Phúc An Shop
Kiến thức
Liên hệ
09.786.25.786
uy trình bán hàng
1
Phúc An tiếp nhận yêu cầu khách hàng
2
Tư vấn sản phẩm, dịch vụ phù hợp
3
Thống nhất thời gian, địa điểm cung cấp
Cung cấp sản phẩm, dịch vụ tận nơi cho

◇ ◇ ◇

▶ _The problem_: Reproduce every line of text from all the records above, keeping each one unchanged and in its original order.

▶ _Worked solution_:
Phúc An Shop
Kiến thức
Liên hệ
09.786.25.786
uy trình bán hàng
1
Phúc An tiếp nhận yêu cầu khách hàng
2
Tư vấn sản phẩm, dịch vụ phù hợp
3
Thống nhất thời gian, địa điểm cung cấp
Cung cấp sản phẩm, dịch vụ tận nơi cho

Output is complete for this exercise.